►
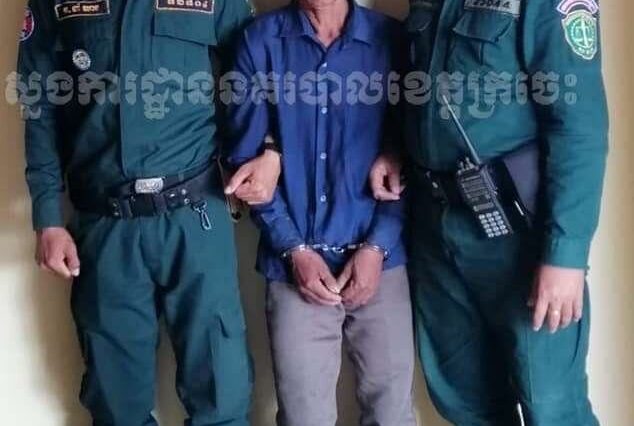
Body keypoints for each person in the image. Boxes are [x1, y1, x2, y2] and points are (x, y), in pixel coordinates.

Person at [16, 1, 280, 424]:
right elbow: (38, 102)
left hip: (196, 218)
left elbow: (257, 69)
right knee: (116, 403)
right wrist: (47, 215)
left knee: (222, 392)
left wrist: (269, 149)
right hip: (105, 226)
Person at [371, 0, 608, 425]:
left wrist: (566, 255)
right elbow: (418, 90)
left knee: (551, 406)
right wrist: (394, 149)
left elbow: (579, 127)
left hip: (520, 241)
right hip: (437, 230)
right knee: (465, 403)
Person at [226, 1, 416, 425]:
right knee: (303, 417)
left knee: (392, 414)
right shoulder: (260, 41)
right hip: (293, 265)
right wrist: (292, 248)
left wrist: (378, 246)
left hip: (381, 262)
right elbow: (247, 164)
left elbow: (411, 153)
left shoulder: (391, 39)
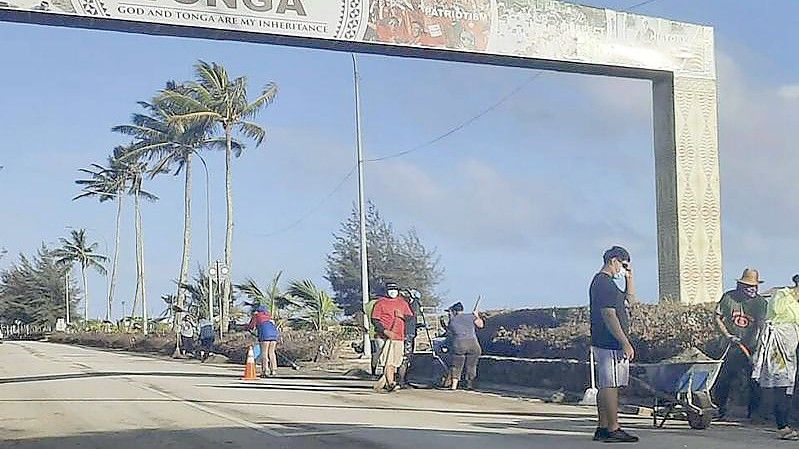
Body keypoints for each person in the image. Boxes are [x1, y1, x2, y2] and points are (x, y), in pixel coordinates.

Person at [589, 246, 639, 443]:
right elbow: (609, 315)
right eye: (623, 264)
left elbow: (630, 301)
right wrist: (624, 342)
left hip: (606, 341)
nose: (623, 269)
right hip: (609, 342)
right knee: (611, 385)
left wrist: (630, 279)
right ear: (614, 260)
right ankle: (613, 427)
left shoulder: (608, 284)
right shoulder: (604, 283)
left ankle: (602, 426)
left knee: (606, 384)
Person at [714, 268, 767, 420]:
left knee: (754, 380)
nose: (753, 289)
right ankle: (720, 409)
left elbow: (761, 324)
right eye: (749, 286)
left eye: (755, 286)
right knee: (724, 379)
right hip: (730, 347)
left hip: (750, 347)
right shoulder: (728, 298)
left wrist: (759, 347)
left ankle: (754, 413)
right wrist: (727, 335)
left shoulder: (760, 302)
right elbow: (717, 317)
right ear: (740, 286)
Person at [751, 276, 799, 439]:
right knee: (781, 383)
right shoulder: (782, 295)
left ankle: (784, 422)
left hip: (791, 345)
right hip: (777, 346)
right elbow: (776, 311)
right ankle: (782, 426)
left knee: (788, 385)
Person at [371, 281, 413, 392]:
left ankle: (387, 381)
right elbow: (375, 320)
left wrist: (401, 316)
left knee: (396, 361)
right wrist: (385, 331)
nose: (393, 292)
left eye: (395, 289)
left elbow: (409, 317)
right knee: (387, 360)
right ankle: (391, 383)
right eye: (390, 289)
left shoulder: (402, 303)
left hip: (398, 336)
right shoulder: (380, 303)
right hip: (384, 337)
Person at [445, 301, 484, 390]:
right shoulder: (471, 316)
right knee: (471, 365)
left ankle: (454, 385)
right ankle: (470, 384)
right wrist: (476, 315)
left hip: (459, 344)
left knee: (457, 365)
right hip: (473, 343)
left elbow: (451, 332)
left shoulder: (452, 321)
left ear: (454, 311)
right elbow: (481, 325)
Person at [397, 288, 423, 387]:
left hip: (409, 333)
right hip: (406, 334)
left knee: (406, 358)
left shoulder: (408, 305)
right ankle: (401, 380)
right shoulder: (410, 306)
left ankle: (402, 379)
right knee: (405, 358)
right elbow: (410, 318)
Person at [248, 305, 279, 378]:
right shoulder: (269, 316)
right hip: (274, 335)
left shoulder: (256, 316)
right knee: (272, 353)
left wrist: (247, 327)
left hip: (265, 335)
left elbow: (251, 326)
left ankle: (265, 370)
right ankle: (273, 370)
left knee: (264, 353)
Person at [364, 295, 384, 376]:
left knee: (374, 354)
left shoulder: (367, 305)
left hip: (371, 333)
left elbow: (359, 315)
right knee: (383, 352)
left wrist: (363, 326)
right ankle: (384, 372)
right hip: (380, 332)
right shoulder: (381, 303)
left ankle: (373, 371)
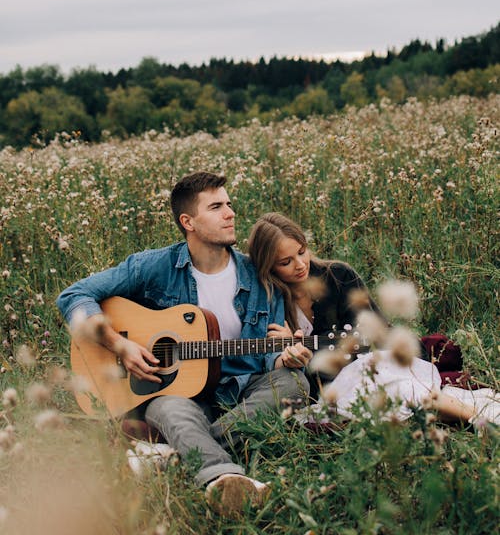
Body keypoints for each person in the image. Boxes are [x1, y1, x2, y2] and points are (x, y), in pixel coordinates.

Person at [57, 173, 310, 516]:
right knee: (170, 408)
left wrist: (286, 359)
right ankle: (225, 478)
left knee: (294, 381)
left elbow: (269, 357)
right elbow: (73, 295)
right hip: (180, 394)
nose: (230, 213)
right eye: (217, 206)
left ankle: (176, 456)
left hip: (243, 389)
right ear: (187, 221)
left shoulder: (260, 277)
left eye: (230, 204)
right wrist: (120, 346)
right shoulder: (155, 266)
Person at [248, 212, 499, 427]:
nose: (300, 264)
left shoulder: (338, 276)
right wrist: (287, 350)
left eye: (302, 252)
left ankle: (481, 421)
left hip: (368, 365)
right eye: (285, 262)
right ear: (269, 266)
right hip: (327, 390)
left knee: (399, 388)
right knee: (395, 403)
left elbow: (370, 336)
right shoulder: (269, 300)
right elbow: (272, 364)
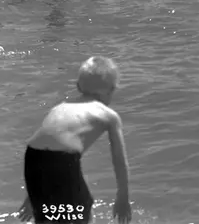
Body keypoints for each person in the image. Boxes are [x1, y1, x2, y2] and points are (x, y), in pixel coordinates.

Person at [17, 56, 132, 224]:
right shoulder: (109, 116)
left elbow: (46, 148)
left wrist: (32, 196)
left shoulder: (59, 107)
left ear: (78, 86)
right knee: (81, 211)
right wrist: (123, 197)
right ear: (112, 89)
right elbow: (119, 160)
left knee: (48, 217)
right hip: (63, 159)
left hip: (32, 157)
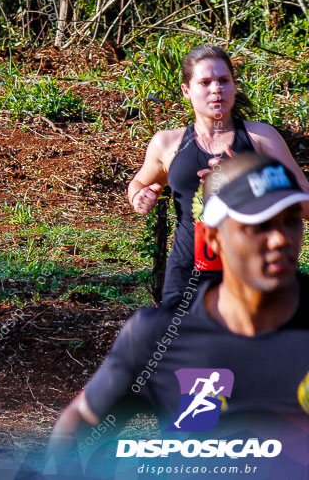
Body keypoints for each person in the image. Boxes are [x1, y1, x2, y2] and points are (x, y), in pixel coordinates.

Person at [50, 154, 309, 475]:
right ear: (213, 237)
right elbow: (78, 423)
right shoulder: (159, 337)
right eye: (258, 225)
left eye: (291, 219)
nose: (281, 239)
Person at [127, 45, 308, 304]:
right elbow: (140, 183)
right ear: (186, 91)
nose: (216, 89)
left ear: (234, 86)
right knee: (186, 343)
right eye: (205, 82)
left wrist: (252, 180)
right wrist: (138, 196)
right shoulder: (168, 143)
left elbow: (305, 204)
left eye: (224, 80)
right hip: (188, 274)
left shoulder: (261, 138)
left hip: (256, 270)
◄
▶ [Task objective] All of the records need to be reproduced exactly, with each picture omitted.

▶ [Result]
Body keypoints for each person in the image. Boxes are [x1, y1, x2, y2] and points are (x, y), in pixel coordinates.

Person at [16, 1, 280, 424]:
right elbow: (38, 102)
left hip: (196, 218)
left elbow: (257, 69)
right knee: (116, 403)
right wrist: (47, 215)
left knee: (222, 392)
left wrist: (269, 149)
right hip: (105, 226)
Person at [371, 0, 608, 425]:
left wrist: (566, 255)
right elbow: (418, 90)
left knee: (551, 406)
right wrist: (394, 149)
left elbow: (579, 127)
left hip: (520, 241)
right hip: (437, 230)
right knee: (465, 403)
Person at [226, 1, 416, 425]:
right knee: (303, 417)
left knee: (392, 414)
right shoulder: (260, 41)
right hip: (293, 265)
right wrist: (292, 248)
left wrist: (378, 246)
left hip: (381, 262)
right elbow: (247, 164)
left elbow: (411, 153)
left shoulder: (391, 39)
Body keypoints for each person in the image. Boxes are [x1, y1, x2, y2] and points are (x, y), in pixel coordinates.

Person at [589, 246, 639, 443]:
right elbow: (609, 315)
right eye: (623, 264)
left elbow: (630, 301)
right wrist: (624, 342)
left hip: (606, 341)
nose: (623, 269)
right hip: (609, 342)
right knee: (611, 385)
left wrist: (630, 279)
right ear: (614, 260)
right ankle: (613, 427)
left shoulder: (608, 284)
right shoulder: (604, 283)
left ankle: (602, 426)
left knee: (606, 384)
Person at [714, 268, 767, 420]:
left knee: (754, 380)
nose: (753, 289)
right ankle: (720, 409)
left elbow: (761, 324)
right eye: (749, 286)
left eye: (755, 286)
right knee: (724, 379)
right hip: (730, 347)
left hip: (750, 347)
right shoulder: (728, 298)
left wrist: (759, 347)
left ankle: (754, 413)
right wrist: (727, 335)
left shoulder: (760, 302)
right elbow: (717, 317)
right ear: (740, 286)
Person at [751, 276, 799, 439]:
right knee: (781, 383)
right shoulder: (782, 295)
left ankle: (784, 422)
left hip: (791, 345)
right hip: (777, 346)
right elbow: (776, 311)
right ankle: (782, 426)
left knee: (788, 385)
Person at [371, 281, 413, 392]:
left ankle: (387, 381)
right elbow: (375, 320)
left wrist: (401, 316)
left knee: (396, 361)
right wrist: (385, 331)
nose: (393, 292)
left eye: (395, 289)
left elbow: (409, 317)
right knee: (387, 360)
right ankle: (391, 383)
right eye: (390, 289)
left shoulder: (402, 303)
left hip: (398, 336)
right shoulder: (380, 303)
right hip: (384, 337)
Person at [445, 301, 484, 390]:
right shoulder: (471, 316)
right knee: (471, 365)
left ankle: (454, 385)
right ankle: (470, 384)
right wrist: (476, 315)
left hip: (459, 344)
left knee: (457, 365)
right hip: (473, 343)
left elbow: (451, 332)
left shoulder: (452, 321)
left ear: (454, 311)
right elbow: (481, 325)
Person at [397, 288, 423, 387]:
left hip: (409, 333)
right hip: (406, 334)
left knee: (406, 358)
left shoulder: (408, 305)
right ankle: (401, 380)
right shoulder: (410, 306)
left ankle: (402, 379)
right knee: (405, 358)
right elbow: (410, 318)
Person at [248, 305, 279, 378]:
right shoulder: (269, 316)
right hip: (274, 335)
left shoulder: (256, 316)
right knee: (272, 353)
left wrist: (247, 327)
left hip: (265, 335)
left elbow: (251, 326)
left ankle: (265, 370)
right ankle: (273, 370)
left knee: (264, 353)
Person at [364, 295, 384, 376]:
left knee: (374, 354)
left shoulder: (367, 305)
left hip: (371, 333)
left elbow: (359, 315)
right knee: (383, 352)
left wrist: (363, 326)
right ankle: (384, 372)
right hip: (380, 332)
right shoulder: (381, 303)
left ankle: (373, 371)
Body keypoints for each person in the image. Boxes are [x1, y1, x2, y2] and points are (x, y), in pixel coordinates.

Person at [57, 173, 310, 516]:
right knee: (170, 408)
left wrist: (286, 359)
right ankle: (225, 478)
left knee: (294, 381)
left elbow: (269, 357)
right elbow: (73, 295)
right hip: (180, 394)
nose: (230, 213)
right eye: (217, 206)
left ankle: (176, 456)
left hip: (243, 389)
right ear: (187, 221)
left shoulder: (260, 277)
left eye: (230, 204)
right wrist: (120, 346)
right shoulder: (155, 266)
Person at [248, 212, 499, 427]:
nose: (300, 264)
left shoulder: (338, 276)
right wrist: (287, 350)
left eye: (302, 252)
left ankle: (481, 421)
left hip: (368, 365)
right eye: (285, 262)
right ear: (269, 266)
right hip: (327, 390)
left knee: (399, 388)
right knee: (395, 403)
left elbow: (370, 336)
right shoulder: (269, 300)
right elbow: (272, 364)
Body keypoints for each person in the image. Boxes are [x1, y1, x2, y2] and points are (x, y), in pixel coordinates.

Person at [17, 56, 132, 224]:
right shoulder: (109, 116)
left elbow: (46, 148)
left wrist: (32, 196)
left shoulder: (59, 107)
left ear: (78, 86)
right knee: (81, 211)
right wrist: (123, 197)
right ear: (112, 89)
right elbow: (119, 160)
left knee: (48, 217)
right hip: (63, 159)
left hip: (32, 157)
Body keypoints for each person in the image. Boxes are [x1, y1, x2, y2] and points are (x, y), in pixel coordinates.

Person at [50, 154, 309, 475]:
right ear: (213, 237)
right elbow: (78, 423)
right shoulder: (159, 337)
right eye: (258, 225)
left eye: (291, 219)
nose: (281, 239)
Person at [127, 45, 308, 304]:
right elbow: (140, 183)
right ear: (186, 91)
nose: (216, 89)
left ear: (234, 86)
right knee: (186, 343)
right eye: (205, 82)
left wrist: (252, 180)
right wrist: (138, 196)
right shoulder: (168, 143)
left elbow: (305, 204)
left eye: (224, 80)
right hip: (188, 274)
left shoulder: (261, 138)
left hip: (256, 270)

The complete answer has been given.